今の状況は幸子にとって不利じゃないのか?」
目線を足元に据えたまま、あたしは僅かに口元を緩めた。
「だってさ。幸子、すげーこの仕事に就きたがってたじゃん?」
「……そうだっけ?」
「そうだよ。公務員だからボーナスが良いとか福利厚生が充実してるとか、色々理由つけてたけど。

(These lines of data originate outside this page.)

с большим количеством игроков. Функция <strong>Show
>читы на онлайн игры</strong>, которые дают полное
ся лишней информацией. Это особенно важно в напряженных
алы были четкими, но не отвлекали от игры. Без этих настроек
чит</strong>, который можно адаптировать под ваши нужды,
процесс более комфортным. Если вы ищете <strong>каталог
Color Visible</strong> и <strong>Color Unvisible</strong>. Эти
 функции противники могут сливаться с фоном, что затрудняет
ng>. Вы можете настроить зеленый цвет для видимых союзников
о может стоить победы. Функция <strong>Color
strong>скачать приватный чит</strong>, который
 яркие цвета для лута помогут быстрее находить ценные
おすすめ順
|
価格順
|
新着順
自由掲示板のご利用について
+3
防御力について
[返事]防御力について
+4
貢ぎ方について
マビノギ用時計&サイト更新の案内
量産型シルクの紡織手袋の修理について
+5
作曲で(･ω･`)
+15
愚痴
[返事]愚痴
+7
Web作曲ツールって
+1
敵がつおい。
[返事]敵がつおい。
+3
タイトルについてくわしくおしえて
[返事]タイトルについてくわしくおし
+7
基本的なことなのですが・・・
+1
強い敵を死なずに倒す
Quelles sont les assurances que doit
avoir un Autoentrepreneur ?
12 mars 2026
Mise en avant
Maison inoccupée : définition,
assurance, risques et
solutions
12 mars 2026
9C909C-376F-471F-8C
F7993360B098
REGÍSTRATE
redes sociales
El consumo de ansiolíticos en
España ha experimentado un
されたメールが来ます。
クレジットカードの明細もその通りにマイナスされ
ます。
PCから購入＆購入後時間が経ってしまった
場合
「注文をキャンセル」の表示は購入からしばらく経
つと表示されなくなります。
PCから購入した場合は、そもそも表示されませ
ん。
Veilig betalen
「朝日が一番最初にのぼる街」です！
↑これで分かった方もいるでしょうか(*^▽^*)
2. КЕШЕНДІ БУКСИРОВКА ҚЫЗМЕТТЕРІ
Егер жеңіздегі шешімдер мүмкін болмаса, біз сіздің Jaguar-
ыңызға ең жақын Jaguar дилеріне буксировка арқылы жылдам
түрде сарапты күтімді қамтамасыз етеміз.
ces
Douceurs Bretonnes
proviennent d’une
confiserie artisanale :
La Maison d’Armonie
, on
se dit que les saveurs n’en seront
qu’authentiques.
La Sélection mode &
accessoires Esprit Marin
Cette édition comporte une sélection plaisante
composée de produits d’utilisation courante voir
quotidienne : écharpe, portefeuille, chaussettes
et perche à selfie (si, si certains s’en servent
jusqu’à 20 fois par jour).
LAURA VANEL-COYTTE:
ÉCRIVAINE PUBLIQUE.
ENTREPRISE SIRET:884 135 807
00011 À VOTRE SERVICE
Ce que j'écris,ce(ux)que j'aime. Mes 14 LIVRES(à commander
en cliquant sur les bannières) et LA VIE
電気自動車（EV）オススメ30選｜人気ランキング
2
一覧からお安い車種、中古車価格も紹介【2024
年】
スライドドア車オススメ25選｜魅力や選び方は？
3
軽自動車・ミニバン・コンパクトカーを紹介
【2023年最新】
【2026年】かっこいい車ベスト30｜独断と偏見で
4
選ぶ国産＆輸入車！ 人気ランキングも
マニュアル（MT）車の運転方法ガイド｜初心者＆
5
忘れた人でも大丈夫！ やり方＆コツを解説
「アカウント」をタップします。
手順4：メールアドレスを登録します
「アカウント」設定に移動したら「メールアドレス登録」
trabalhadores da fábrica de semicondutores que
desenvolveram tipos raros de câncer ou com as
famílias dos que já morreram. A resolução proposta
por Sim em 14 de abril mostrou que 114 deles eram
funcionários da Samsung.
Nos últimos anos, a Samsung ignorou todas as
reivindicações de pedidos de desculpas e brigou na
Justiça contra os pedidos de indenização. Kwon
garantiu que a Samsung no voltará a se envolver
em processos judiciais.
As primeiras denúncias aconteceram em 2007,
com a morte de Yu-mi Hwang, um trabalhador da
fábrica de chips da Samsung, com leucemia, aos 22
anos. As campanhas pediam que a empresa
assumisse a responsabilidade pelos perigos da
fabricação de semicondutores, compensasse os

教鞭とる事に憧れてたし、担任としてひとクラス受け持つ事になった時も、意気込んでた」
あたしはキュッと口を結び、ペットボトルのお茶を両手で握り締めた。
「何より教員免許取る為に、すげー勉強してたじゃん?」
「うん。そうだね。大学受験より勉強した気がするし」
両手で包み込んだペットボトルが、手の平の体温で、じわりと熱を帯びてくる。
あたしは目を細めたまま、徐々にぬるくなる液体を見ていた。
「だからさ。俺は今一時の感情で、苦労して得た立場をふいにするのはどうかと思う。